Gloves off: MP slams lack of action on urgent road projects
Shots have been fired at the Queensland Government over perceived inaction on "urgently needed" road upgrades in the Whitsundays.
Dawson MP George Christensen has accused the government of being "slow and spurious" in relation to fixing flooding issues at Hamilton Plains and Goorganga Plains.
Mr Christensen said federal funding for Hamilton Plains had been available since 2019 and since 2018 for Goorganga Plains, but the State Government was yet to make "meaningful progress" on either project.
"In April 2019, I secured $29.6 million to solve the Hamilton Plains flooding issue under the Federal Government's Roads of Strategic Importance program," Mr Christensen said.
"Now I find out the Palaszczuk Labor Government has picked the eyes out of that funding, for another project on Shute Harbour Rd, and we have no word on what they are doing, or when, to rectify the flooding issues at Hamilton Plains."
A Department of Transport and Main Roads spokesman provided an update, saying funding had been allocated to both Hamilton Plains and Shute Harbour Rd.
He said $37 million had been allocated under the Roads of Strategic Important package, with $29.6 million contributed by the Federal Government and $7.4 million from the State Government.
The spokesman explained the funds had been earmarked for a flood mitigation project at Hamilton Plains and an upgrade to a section of Shute Harbour Rd, near Cannonvale.
"The Hamilton Plains project is due to start detailed design in mid-2021," the spokesman said.
The project is set to be delivered in the 2022-23 to 2023-24 financial years.
"Detailed design for the Proserpine-Shute Harbour Road, Cannonvale project is under way and expected to be complete in mid-2021," he said.
Construction is earmarked for 2021-22 to 2023-24.
Mr Christensen also called out the State Government for a lack of work at Goorganga Plains, saying the plan to upgrade the flood-prone section of the Bruce Highway had been going since 2018 and was still a long way off completion.
"We have had $12 million available for a $15 million study to investigate viable solutions at Goorganga Plains since July 2018," Mr Christensen said.

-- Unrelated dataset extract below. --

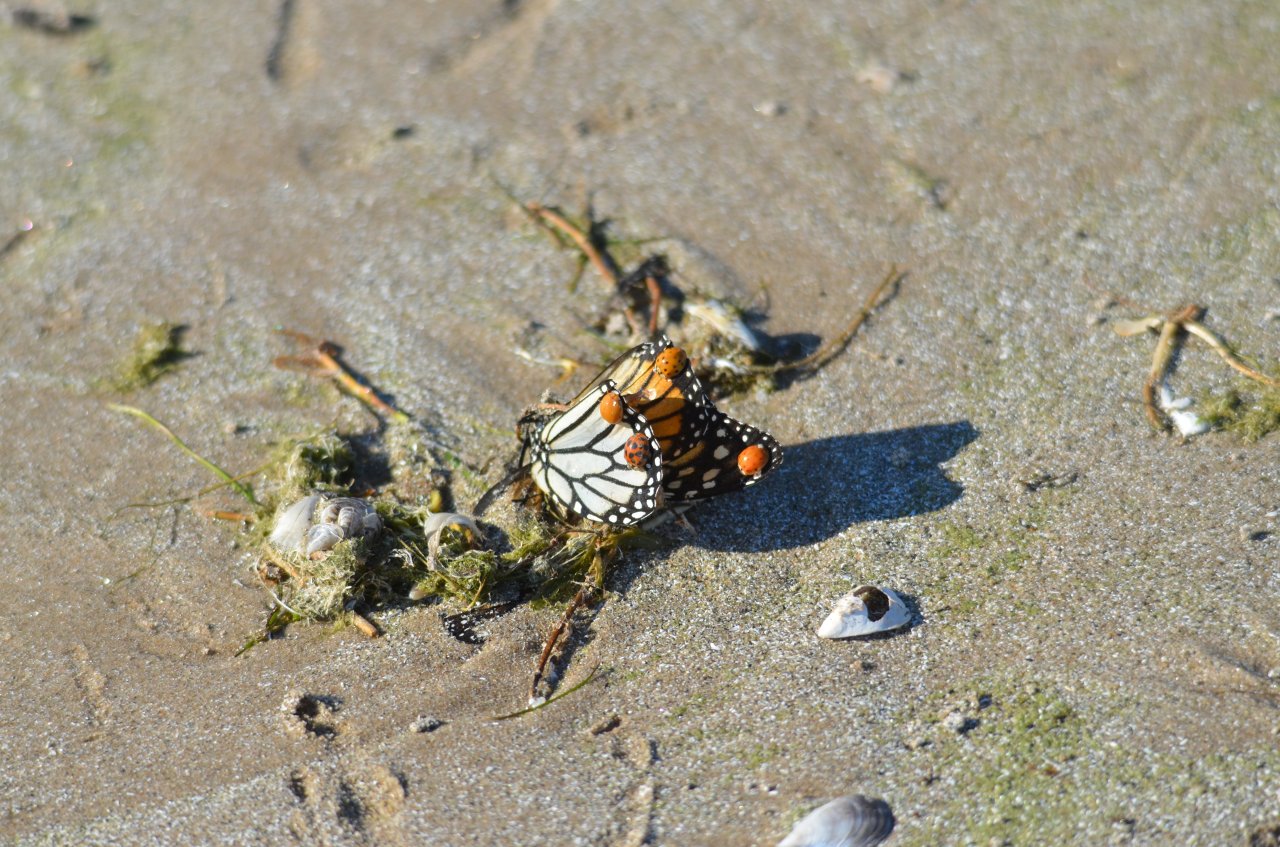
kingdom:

"Just last week I learned the Queensland Labor Government won't have a business case for Goorganga Plains until 2022."
The department spokesman said $15 million had been committed to plan and preserve the corridor for a potential future project at Goorganga Plains.
"The preliminary evaluation of options and business case development for the Goorganga Plains flood planning project are expected to be finalised by mid-2022, however no funding is committed for design and construction," the spokesman said.
"Federal and state funding is released in accordance with the four-year Queensland Transport and Roads Investment delivery program as project phases are met."
Mr Christensen said the State Government's delivery speed for road projects was not up to scratch.
"When it comes to building roads, the Palaszczuk Labor Government is not fast and furious, but slow and spurious," he said.